Facing conspiracy and other charges are Anthony M. Cafaro Sr., former president of the Cafaro Co.; the Cafaro Co. and its affiliates, the Ohio Valley Mall Co. and the Marion Plaza Inc.; county Commissioner John A. McNally IV; and Sciortino, Reardon and Zachariah.

Two defendants, Flora Cafaro, part-owner of the Cafaro Co. and sister of Anthony Cafaro, and Atty. Martin Yavorcik are charged only with one count of money laundering and not with conspiracy.

The money-laundering charge pertains to an alleged concealed $15,000 gift from Flora Cafaro to Yavorcik’s unsuccessful 2008 campaign for county prosecutor. The special prosecutors publicly filed the bill of particulars concerning Yavorcik and Flora Cafaro before Judge Wolff ordered documents to be sealed.

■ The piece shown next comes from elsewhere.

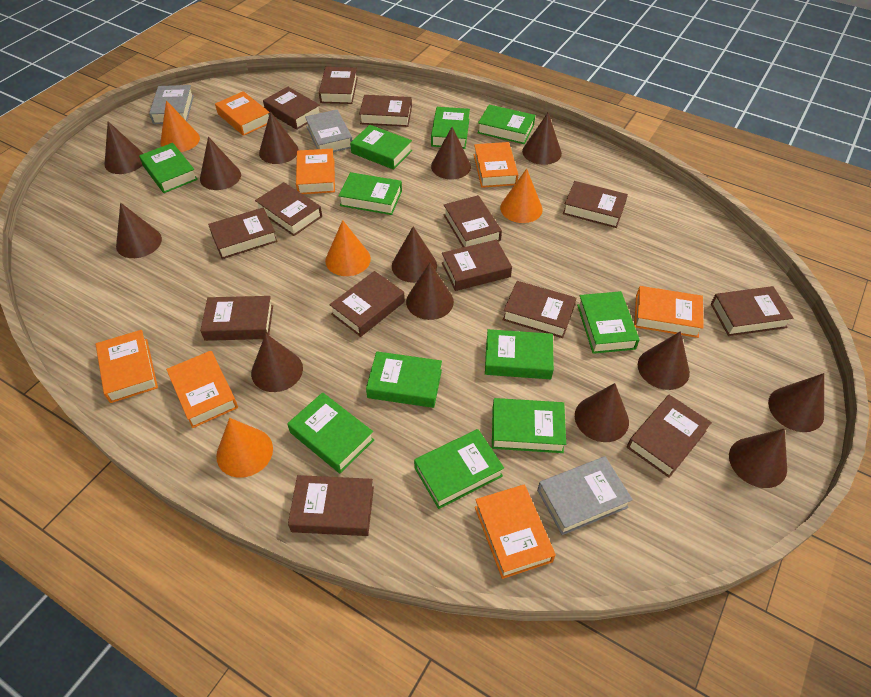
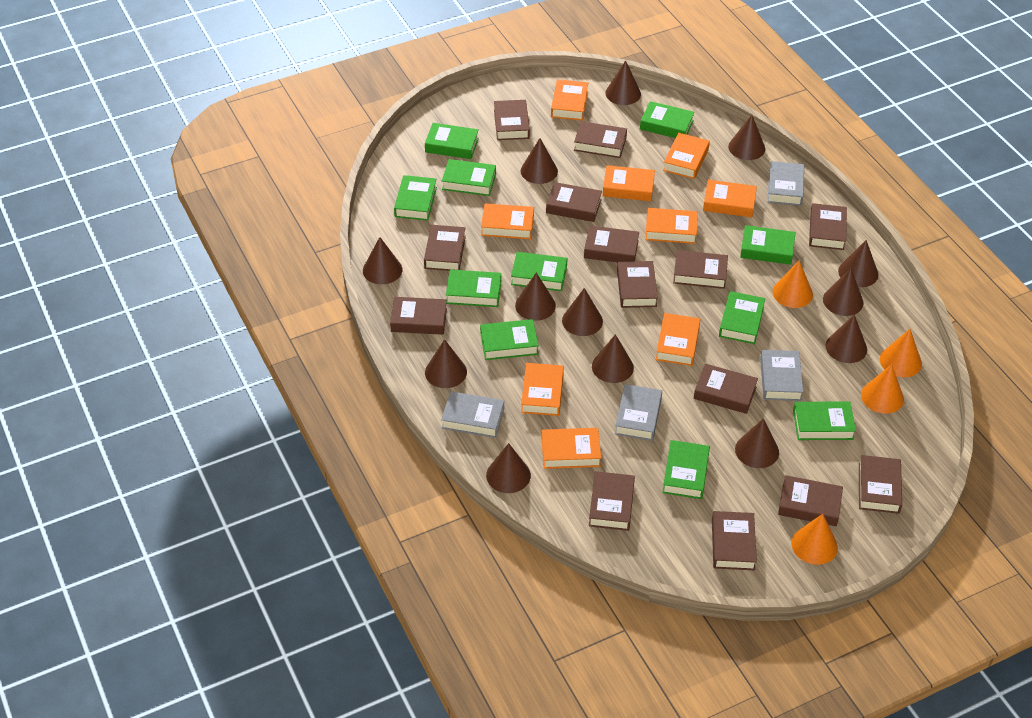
grey book: [149,85,194,124] [305,110,352,152] [537,456,633,535] = 3 -> [441,391,504,438] [615,384,662,441] [760,350,803,401] [768,161,804,206] = 4
orange book: [96,330,158,403] [166,351,238,428] [215,91,270,136] [296,148,335,194] [474,142,518,188] [475,484,556,579] [634,286,704,338] = 7 -> [481,203,534,239] [521,363,564,416] [541,428,601,469] [551,79,588,121] [603,165,655,201] [645,208,698,244] [656,313,701,366] [663,133,710,179] [703,180,757,217] = 9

To avoid pretrial publicity he said might bias potential jurors, Judge Wolff, in September, ordered that all nonroutine documents in the case be filed under seal to enable him to screen them before making all or parts of them public. The trial is set for June 6.

The Cafaro motion unsealed Tuesday says Judge Wolff should dismiss the indictment because it doesn’t give the defendants “constitutionally adequate notice of the charges against them,” “fails to include a plain, concise and definite written statement of the essential facts constituting the offenses charged,” and isn’t specific enough to ensure that the defendants won’t be unconstitutionally prosecuted twice for the same alleged offenses.

The perjury counts don’t define the offense, identify the proceeding in which the defendants allegedly lied under oath, or identify the allegedly false statements, according to a memorandum of law in support of dismissing the indictment.

The bribery counts span broad time periods, ranging from three years and three months to four years and 10 months, and they don’t identify the dates of the alleged payments or the valuable thing or benefit conveyed, the Cafaro interests said.

“The necessity of precision is heightened here given the First Amendment rights to petition, and even to seek to influence, government officials,” the Cafaro lawyers argued.

The money-laundering counts don’t make the required identification of the illegal activity from which the money was derived, the Cafaro interests’ lawyers argued.

In their response, the special prosecutors said the indictment adequately informs the defendants of the charges against them.

Under Ohio law, “an indictment is sufficient if it contains, in substance, a statement that the accused has committed some public offense therein specified,” the special prosecutors said.

“The Ohio Supreme Court has long recognized that dates and times are not essential elements of the offense unless a statute specifically requires date or time to be proved,” they added.

“The indictment is constitutionally sufficient to allege an offense against the peace and dignity of the State of Ohio.

“Ohio law is clear that the grand jury need not allege on the face of the indictment the alleged perjurious statement or the objective truth, and need not identify the proceeding or authority before which the statement was made,” the special prosecutors said.

“Each count of the indictment with regard to each of the defendants is legally sufficient to charge an individual defendant with the crime therein. Therefore the defendants’ joint motion to dismiss the indictment should be denied,” they argued.

Having delivered at least 56,000 pages of evidence to the defendants in the process known as discovery, the prosecutors said they are preparing the remaining bills of particulars “with all deliberate speed.”